Ma oltre a ricordare all’UE, quali siano i propri doveri, il presidente ha espresso una forte umanità, incoraggiando l’animo dei cittadini e rivolgendo parole di dolore nei confronti di chi sta lottando contro la malattia. Dice: "Stiamo vivendo una pagina triste della nostra storia. Abbiamo visto immagini che sarà impossibile dimenticare. Alcuni territori - e in particolare la generazione più anziana - stanno pagando un prezzo altissimo". Non ha dimenticato di ringraziare chi sta gestendo la situazione sul campo, i medici, gli infermieri e tutto il personale sanitario "cui occorre in ogni modo assicurare tutto il materiale necessario. Numerosi sono rimasti vittime del loro impegno generoso". Ma ringrazia anche "i farmacisti, gli agenti delle Forze dell'ordine, nazionali e locali, coloro che mantengono in funzione le linee alimentari, i servizi e le attività essenziali, coloro che trasportano i prodotti necessari, le Forze Armate. A tutti loro va la riconoscenza della Repubblica, così come va agli scienziati, ai ricercatori che lavorano per trovare terapie e vaccini contro il virus, ai tanti volontari impegnati per alleviare le difficoltà delle persone più fragili, alla Protezione Civile che lavora senza soste e al Commissario nominato dal Governo, alle imprese che hanno riconvertito la loro produzione in beni necessari per l'emergenza, agli insegnanti che mantengono il dialogo con i loro studenti, a coloro che stanno assistendo i nostri connazionali all'estero.
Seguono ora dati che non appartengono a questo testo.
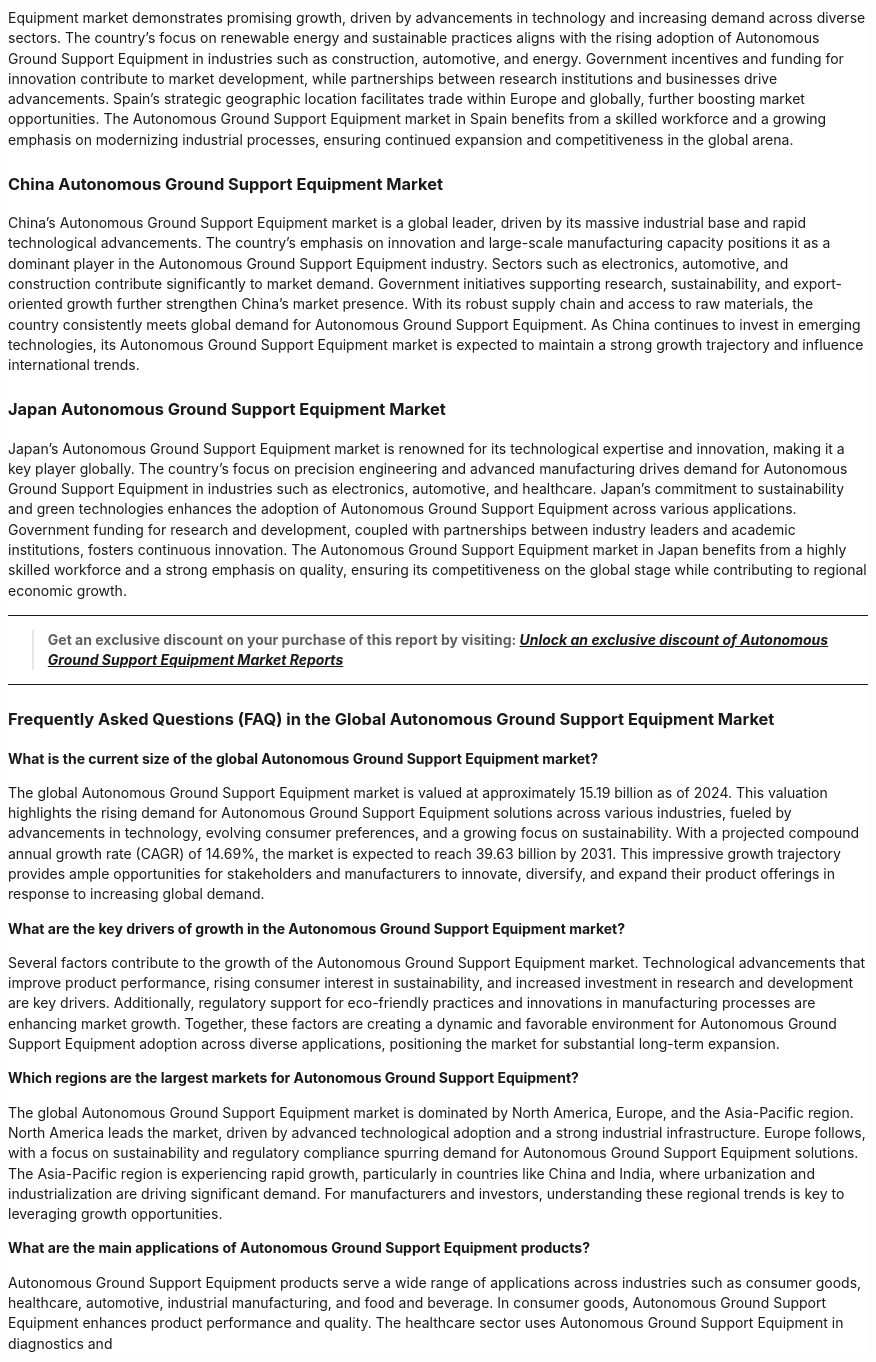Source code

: Equipment market demonstrates promising growth, driven by advancements in technology and increasing demand across diverse sectors. The country&rsquo;s focus on renewable energy and sustainable practices aligns with the rising adoption of Autonomous Ground Support Equipment in industries such as construction, automotive, and energy. Government incentives and funding for innovation contribute to market development, while partnerships between research institutions and businesses drive advancements. Spain&rsquo;s strategic geographic location facilitates trade within Europe and globally, further boosting market opportunities. The Autonomous Ground Support Equipment market in Spain benefits from a skilled workforce and a growing emphasis on modernizing industrial processes, ensuring continued expansion and competitiveness in the global arena.</p><h3>China Autonomous Ground Support Equipment Market</h3><p>China&rsquo;s Autonomous Ground Support Equipment market is a global leader, driven by its massive industrial base and rapid technological advancements. The country&rsquo;s emphasis on innovation and large-scale manufacturing capacity positions it as a dominant player in the Autonomous Ground Support Equipment industry. Sectors such as electronics, automotive, and construction contribute significantly to market demand. Government initiatives supporting research, sustainability, and export-oriented growth further strengthen China&rsquo;s market presence. With its robust supply chain and access to raw materials, the country consistently meets global demand for Autonomous Ground Support Equipment. As China continues to invest in emerging technologies, its Autonomous Ground Support Equipment market is expected to maintain a strong growth trajectory and influence international trends.</p><h3>Japan Autonomous Ground Support Equipment Market</h3><p>Japan&rsquo;s Autonomous Ground Support Equipment market is renowned for its technological expertise and innovation, making it a key player globally. The country&rsquo;s focus on precision engineering and advanced manufacturing drives demand for Autonomous Ground Support Equipment in industries such as electronics, automotive, and healthcare. Japan&rsquo;s commitment to sustainability and green technologies enhances the adoption of Autonomous Ground Support Equipment across various applications. Government funding for research and development, coupled with partnerships between industry leaders and academic institutions, fosters continuous innovation. The Autonomous Ground Support Equipment market in Japan benefits from a highly skilled workforce and a strong emphasis on quality, ensuring its competitiveness on the global stage while contributing to regional economic growth.</p><hr /><blockquote><p><strong>Get an exclusive discount on your purchase of this report by visiting: <em><a href="://marketresearchpulse.com/ask-for-discount/98056?utm_source=Github&amp;utm_medium=029">Unlock an exclusive discount of Autonomous Ground Support Equipment Market Reports</a></em>&nbsp;</strong></p></blockquote><hr /><h3>Frequently Asked Questions (FAQ) in the Global Autonomous Ground Support Equipment Market</h3><p><strong>What is the current size of the global Autonomous Ground Support Equipment market?</strong></p><p>The global Autonomous Ground Support Equipment market is valued at approximately 15.19 billion as of 2024. This valuation highlights the rising demand for Autonomous Ground Support Equipment solutions across various industries, fueled by advancements in technology, evolving consumer preferences, and a growing focus on sustainability. With a projected compound annual growth rate (CAGR) of 14.69%, the market is expected to reach 39.63 billion by 2031. This impressive growth trajectory provides ample opportunities for stakeholders and manufacturers to innovate, diversify, and expand their product offerings in response to increasing global demand.</p><p><strong>What are the key drivers of growth in the Autonomous Ground Support Equipment market?</strong></p><p>Several factors contribute to the growth of the Autonomous Ground Support Equipment market. Technological advancements that improve product performance, rising consumer interest in sustainability, and increased investment in research and development are key drivers. Additionally, regulatory support for eco-friendly practices and innovations in manufacturing processes are enhancing market growth. Together, these factors are creating a dynamic and favorable environment for Autonomous Ground Support Equipment adoption across diverse applications, positioning the market for substantial long-term expansion.</p><p><strong>Which regions are the largest markets for Autonomous Ground Support Equipment?</strong></p><p>The global Autonomous Ground Support Equipment market is dominated by North America, Europe, and the Asia-Pacific region. North America leads the market, driven by advanced technological adoption and a strong industrial infrastructure. Europe follows, with a focus on sustainability and regulatory compliance spurring demand for Autonomous Ground Support Equipment solutions. The Asia-Pacific region is experiencing rapid growth, particularly in countries like China and India, where urbanization and industrialization are driving significant demand. For manufacturers and investors, understanding these regional trends is key to leveraging growth opportunities.</p><p><strong>What are the main applications of Autonomous Ground Support Equipment products?</strong></p><p>Autonomous Ground Support Equipment products serve a wide range of applications across industries such as consumer goods, healthcare, automotive, industrial manufacturing, and food and beverage. In consumer goods, Autonomous Ground Support Equipment enhances product performance and quality. The healthcare sector uses Autonomous Ground Support Equipment in diagnostics and
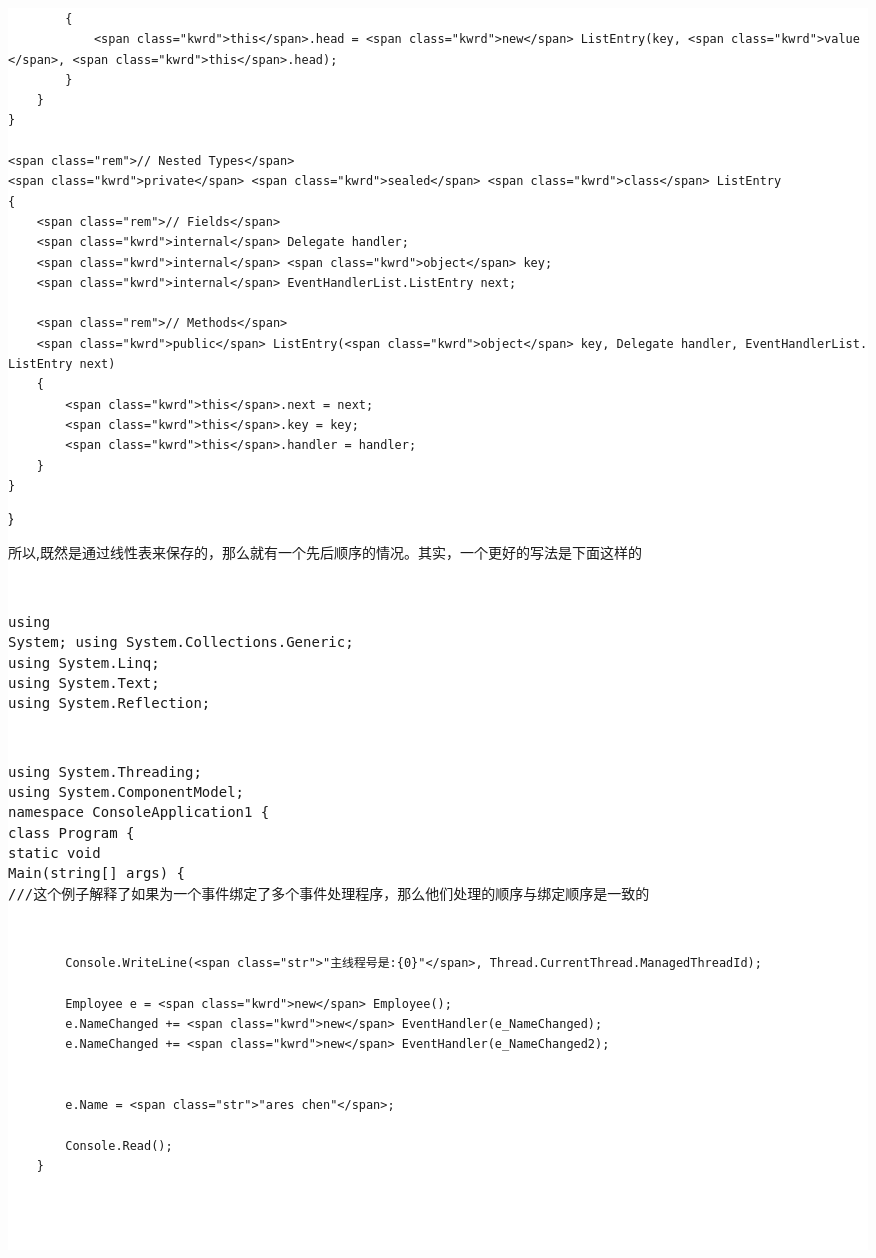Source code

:             {
                <span class="kwrd">this</span>.head = <span class="kwrd">new</span> ListEntry(key, <span class="kwrd">value</span>, <span class="kwrd">this</span>.head);
            }
        }
    }

    <span class="rem">// Nested Types</span>
    <span class="kwrd">private</span> <span class="kwrd">sealed</span> <span class="kwrd">class</span> ListEntry
    {
        <span class="rem">// Fields</span>
        <span class="kwrd">internal</span> Delegate handler;
        <span class="kwrd">internal</span> <span class="kwrd">object</span> key;
        <span class="kwrd">internal</span> EventHandlerList.ListEntry next;

        <span class="rem">// Methods</span>
        <span class="kwrd">public</span> ListEntry(<span class="kwrd">object</span> key, Delegate handler, EventHandlerList.ListEntry next)
        {
            <span class="kwrd">this</span>.next = next;
            <span class="kwrd">this</span>.key = key;
            <span class="kwrd">this</span>.handler = handler;
        }
    }
}


所以,既然是通过线性表来保存的，那么就有一个先后顺序的情况。其实，一个更好的写法是下面这样的</pre><pre class="csharpcode">&nbsp;</pre><pre class="csharpcode"><span class="kwrd">using</span> System;
<span class="kwrd">using</span> System.Collections.Generic;
<span class="kwrd">using</span> System.Linq;
<span class="kwrd">using</span> System.Text;
<span class="kwrd">using</span> System.Reflection;

<span class="kwrd">using</span> System.Threading;
<span class="kwrd">using</span> System.ComponentModel;
<span class="kwrd">namespace</span> ConsoleApplication1
{
    <span class="kwrd">class</span> Program
    {
        <span class="kwrd">static</span> <span class="kwrd">void</span> Main(<span class="kwrd">string</span>[] args)
        {
            <span class="rem">///这个例子解释了如果为一个事件绑定了多个事件处理程序，那么他们处理的顺序与绑定顺序是一致的</span>

            Console.WriteLine(<span class="str">"主线程号是:{0}"</span>, Thread.CurrentThread.ManagedThreadId);

            Employee e = <span class="kwrd">new</span> Employee();
            e.NameChanged += <span class="kwrd">new</span> EventHandler(e_NameChanged);
            e.NameChanged += <span class="kwrd">new</span> EventHandler(e_NameChanged2);

            
            e.Name = <span class="str">"ares chen"</span>;

            Console.Read();
        }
A quanti, in ogni modo e in ogni ruolo, sono impegnati su questo fronte giorno per giorno. La risposta così pronta e numerosa di medici disponibili a recarsi negli ospedali più sotto pressione, dopo la richiesta della Protezione Civile, è un ennesimo segno della generosa solidarietà che sta attraversando l'Italia".

In ultimo esprime gratitudine per tutti gli italiani che stanno accettando con sacrificio e senso civico le misure dettate dal governo. Mattarella infonde coraggio agli italiani ricordando che grazie alla collaborazione di tutti il contagio rallenta e per questo è necessario continuare a osservarle accuratamente fino a quando ce e sarà bisogno senza abbassare la guardia. “Il senso di responsabilità dei cittadini è la risorsa più importante su cui può contare uno Stato democratico in momenti come quello che stiamo vivendo", dice il presidente, aggiungendo anche delle parole a sostegno dell’economia, che ha bisogno di una spinta.

Conclude il discorso con parole di speranza elogiando il popolo che sempre è rinato dopo ogni periodo di sofferenza: "Abbiamo altre volte superato periodi difficili e drammatici. Vi riusciremo certamente anche questa volta".